• What you are asked to do
Everything from the line containing "262, 660, 404>" through the last line of the data below should be given again exactly, both end lines included and nothing more.

• Data extract
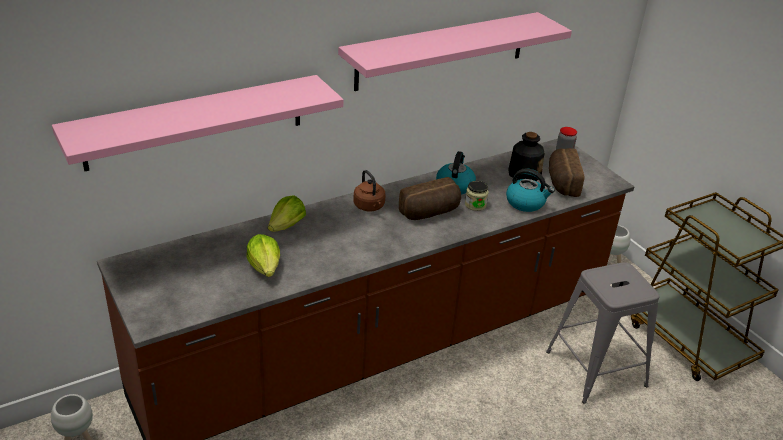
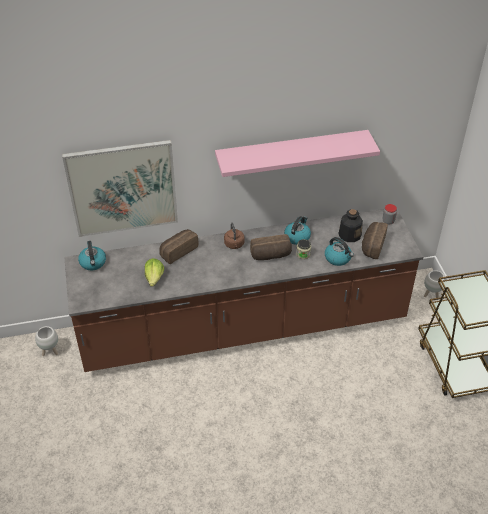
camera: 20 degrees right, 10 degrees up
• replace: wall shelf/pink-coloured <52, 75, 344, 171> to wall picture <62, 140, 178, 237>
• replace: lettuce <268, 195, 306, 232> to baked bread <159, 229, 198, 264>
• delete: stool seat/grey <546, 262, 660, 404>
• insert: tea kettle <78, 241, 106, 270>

• Output below
• delete: stool seat/grey <546, 262, 660, 404>
• insert: tea kettle <78, 241, 106, 270>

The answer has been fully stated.